During the past four years, Manel Esteller’s lab has published the results and hypotheses in journals including Nature Genetics, Science, Nature Cell Biology, EMBO Journal, Journal of the National Cancer Institute, Proceedings of the National Academy of Sciences U.S.A., EMBO Reports, Cell Cycle, etc., among others. The laboratory has two major interests: a) analysis and identification of aberrant DNA methylation in Cancer. This study has two levels: CpG islands hypermethylation analysis in the candidate gene analysis of the promoters of candidate tumor suppressor and DNA repair genes, and use of epigenomic techniques to identify novel targets and their role in molecular diagnostics; b) study of chromatin alterations in cancer, including the analysis of histone acetyltransferases, deacetylases and chromatin remodelling factors in human neoplasia, and their implications for the development of novel therapeutic strategies.
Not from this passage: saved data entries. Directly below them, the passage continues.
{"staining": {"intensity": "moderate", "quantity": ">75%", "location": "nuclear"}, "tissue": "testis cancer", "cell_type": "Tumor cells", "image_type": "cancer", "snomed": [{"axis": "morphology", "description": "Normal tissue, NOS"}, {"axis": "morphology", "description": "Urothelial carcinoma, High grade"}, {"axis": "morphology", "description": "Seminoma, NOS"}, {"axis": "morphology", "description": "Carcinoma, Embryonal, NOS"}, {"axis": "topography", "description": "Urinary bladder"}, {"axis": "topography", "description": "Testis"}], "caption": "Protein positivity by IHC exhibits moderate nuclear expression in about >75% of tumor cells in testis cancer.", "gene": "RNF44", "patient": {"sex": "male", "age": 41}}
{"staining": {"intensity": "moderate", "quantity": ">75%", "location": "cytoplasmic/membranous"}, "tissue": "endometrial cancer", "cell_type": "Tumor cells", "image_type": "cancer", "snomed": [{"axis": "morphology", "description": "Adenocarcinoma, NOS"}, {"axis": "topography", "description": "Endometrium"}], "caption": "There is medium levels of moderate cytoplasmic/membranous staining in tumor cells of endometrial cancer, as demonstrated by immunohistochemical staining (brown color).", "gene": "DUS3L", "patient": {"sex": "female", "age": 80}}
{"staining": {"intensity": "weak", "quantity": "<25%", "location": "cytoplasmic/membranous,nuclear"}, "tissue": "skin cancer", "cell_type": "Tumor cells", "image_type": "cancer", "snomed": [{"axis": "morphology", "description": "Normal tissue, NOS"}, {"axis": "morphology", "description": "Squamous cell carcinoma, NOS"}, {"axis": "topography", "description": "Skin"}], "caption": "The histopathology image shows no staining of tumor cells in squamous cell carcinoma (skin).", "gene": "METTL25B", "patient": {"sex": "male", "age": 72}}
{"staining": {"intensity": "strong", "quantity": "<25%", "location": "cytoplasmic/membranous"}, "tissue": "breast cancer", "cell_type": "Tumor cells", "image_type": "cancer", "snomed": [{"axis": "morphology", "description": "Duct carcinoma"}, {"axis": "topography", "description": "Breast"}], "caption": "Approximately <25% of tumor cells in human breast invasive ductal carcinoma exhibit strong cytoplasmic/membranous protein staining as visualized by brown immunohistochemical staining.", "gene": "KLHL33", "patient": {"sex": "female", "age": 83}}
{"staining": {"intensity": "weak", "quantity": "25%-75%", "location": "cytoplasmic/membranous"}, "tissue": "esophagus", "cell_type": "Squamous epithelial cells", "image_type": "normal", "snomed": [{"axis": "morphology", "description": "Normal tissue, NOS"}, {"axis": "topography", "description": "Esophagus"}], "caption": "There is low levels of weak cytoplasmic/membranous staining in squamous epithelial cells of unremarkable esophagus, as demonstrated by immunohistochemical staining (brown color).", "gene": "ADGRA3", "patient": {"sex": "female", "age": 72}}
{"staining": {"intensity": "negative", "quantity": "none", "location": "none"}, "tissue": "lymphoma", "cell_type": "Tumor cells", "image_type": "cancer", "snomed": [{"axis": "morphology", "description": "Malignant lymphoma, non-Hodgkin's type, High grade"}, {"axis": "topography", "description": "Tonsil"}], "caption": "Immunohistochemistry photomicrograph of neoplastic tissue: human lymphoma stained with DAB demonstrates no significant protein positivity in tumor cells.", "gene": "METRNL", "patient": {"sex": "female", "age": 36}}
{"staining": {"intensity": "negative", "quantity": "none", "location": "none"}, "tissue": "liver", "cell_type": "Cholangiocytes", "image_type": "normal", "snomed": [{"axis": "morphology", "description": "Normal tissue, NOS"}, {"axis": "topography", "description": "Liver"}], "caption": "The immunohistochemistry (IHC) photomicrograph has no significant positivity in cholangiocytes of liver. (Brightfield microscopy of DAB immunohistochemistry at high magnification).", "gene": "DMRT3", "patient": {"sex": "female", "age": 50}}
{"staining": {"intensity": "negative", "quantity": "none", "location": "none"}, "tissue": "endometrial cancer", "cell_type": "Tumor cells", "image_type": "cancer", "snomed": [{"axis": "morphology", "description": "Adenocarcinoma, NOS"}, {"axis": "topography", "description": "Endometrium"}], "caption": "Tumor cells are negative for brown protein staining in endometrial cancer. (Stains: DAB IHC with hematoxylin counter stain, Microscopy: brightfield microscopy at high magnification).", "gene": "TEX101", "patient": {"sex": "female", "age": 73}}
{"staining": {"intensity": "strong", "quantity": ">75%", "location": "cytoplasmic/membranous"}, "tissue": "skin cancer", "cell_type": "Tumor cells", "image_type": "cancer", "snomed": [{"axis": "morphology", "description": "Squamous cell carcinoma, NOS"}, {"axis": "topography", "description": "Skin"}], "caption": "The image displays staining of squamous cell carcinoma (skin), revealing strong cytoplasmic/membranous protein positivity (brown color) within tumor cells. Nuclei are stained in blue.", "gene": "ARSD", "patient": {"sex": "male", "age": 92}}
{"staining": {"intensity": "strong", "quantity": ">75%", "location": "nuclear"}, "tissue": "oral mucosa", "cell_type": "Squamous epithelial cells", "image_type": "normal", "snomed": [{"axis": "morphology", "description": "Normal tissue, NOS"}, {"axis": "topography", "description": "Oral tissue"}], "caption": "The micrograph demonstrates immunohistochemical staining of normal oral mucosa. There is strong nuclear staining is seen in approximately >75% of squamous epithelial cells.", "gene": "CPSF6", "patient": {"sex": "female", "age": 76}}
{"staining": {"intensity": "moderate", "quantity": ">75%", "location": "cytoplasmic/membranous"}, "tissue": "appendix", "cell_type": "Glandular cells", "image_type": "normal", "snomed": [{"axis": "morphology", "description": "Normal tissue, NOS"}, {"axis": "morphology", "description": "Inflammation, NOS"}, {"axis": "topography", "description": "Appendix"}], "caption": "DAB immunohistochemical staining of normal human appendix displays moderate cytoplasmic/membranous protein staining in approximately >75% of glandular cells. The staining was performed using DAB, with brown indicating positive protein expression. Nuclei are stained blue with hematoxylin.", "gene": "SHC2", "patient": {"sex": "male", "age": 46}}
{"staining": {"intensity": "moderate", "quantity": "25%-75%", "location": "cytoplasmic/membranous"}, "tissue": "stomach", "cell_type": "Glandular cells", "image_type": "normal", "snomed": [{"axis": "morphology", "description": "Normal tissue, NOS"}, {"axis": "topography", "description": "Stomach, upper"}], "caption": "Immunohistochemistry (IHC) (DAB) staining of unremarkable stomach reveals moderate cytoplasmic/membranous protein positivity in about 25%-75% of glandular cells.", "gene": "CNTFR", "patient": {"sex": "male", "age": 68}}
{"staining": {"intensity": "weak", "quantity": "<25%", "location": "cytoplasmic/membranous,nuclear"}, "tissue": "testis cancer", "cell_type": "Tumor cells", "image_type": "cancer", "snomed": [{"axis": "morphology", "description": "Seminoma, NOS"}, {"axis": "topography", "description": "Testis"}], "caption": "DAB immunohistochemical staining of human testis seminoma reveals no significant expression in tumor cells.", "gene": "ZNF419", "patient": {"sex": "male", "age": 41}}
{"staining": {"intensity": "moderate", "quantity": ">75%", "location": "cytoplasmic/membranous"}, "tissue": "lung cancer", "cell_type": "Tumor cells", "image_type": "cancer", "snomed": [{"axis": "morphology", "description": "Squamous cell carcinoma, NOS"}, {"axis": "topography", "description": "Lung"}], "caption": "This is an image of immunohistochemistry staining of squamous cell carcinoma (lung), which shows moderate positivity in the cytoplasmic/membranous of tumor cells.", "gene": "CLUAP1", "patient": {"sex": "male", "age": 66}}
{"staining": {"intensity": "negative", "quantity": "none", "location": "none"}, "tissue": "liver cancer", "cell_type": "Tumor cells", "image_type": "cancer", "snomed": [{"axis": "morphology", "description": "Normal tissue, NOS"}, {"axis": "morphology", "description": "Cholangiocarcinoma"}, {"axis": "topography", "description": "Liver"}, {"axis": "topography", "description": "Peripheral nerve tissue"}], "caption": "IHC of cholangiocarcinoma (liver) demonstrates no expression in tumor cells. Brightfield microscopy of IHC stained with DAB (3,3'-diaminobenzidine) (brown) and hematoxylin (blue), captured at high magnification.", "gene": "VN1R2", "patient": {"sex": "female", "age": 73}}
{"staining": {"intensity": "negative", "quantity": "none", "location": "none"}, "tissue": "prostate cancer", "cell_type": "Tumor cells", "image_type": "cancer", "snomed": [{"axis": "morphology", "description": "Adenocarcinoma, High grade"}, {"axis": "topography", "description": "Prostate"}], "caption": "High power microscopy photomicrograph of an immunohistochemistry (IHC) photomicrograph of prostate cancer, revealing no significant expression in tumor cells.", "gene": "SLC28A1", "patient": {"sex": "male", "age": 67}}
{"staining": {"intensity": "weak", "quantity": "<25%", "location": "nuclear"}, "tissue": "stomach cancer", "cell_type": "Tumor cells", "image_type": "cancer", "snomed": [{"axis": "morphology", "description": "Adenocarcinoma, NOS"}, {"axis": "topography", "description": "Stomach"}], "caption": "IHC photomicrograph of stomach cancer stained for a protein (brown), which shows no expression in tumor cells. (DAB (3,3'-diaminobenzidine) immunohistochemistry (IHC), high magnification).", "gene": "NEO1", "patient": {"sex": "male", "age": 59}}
In the context of the CANCERDIP proposal, the main task of our laboratory is the epigenetic characterisation of model systems and patient material performed at several levels: I) Global analysis: Analysis of 5-methylcytosine content by high performance capillary electrophoresis (HPCE), global analysis of histone modification changes by HPCE. II) Gene-specific analysis: 1. DNA methylation analysis by bisulfite genomic sequencing candidate genes; 2. chromatin immunoprecipitation (ChIP) assays. Antibodies directed against different post-translational modifications of histones will be used (di- and tri- methylK4 H3, K9 H3, K27 H3, K20 H4). Following chromatin immunoprecipitation, primers corresponding to these genes, for which their methylation status will also be characterized, will be used to investigate the recruitment to their promoters. 3. Genome-wide analysis of promoter hypermethylation, including Amplification of Intermethylated Sites (AIMS) and 5- methyl-DNA immunoprecipitation (MeDIP) analysis followed by hybridization of genomic microarrays. 4. genome-wide analysis of histone modification changes by ChIP assays coupled to hybridization of genomic microarrays. The laboratory and the Bellvitge Institute for Biomedical Research is equipped with all the instruments and technologies, e.g. state-of-the-art microarray, sequencing, cytogenetics and proteomics facilities necessary to perform those studies.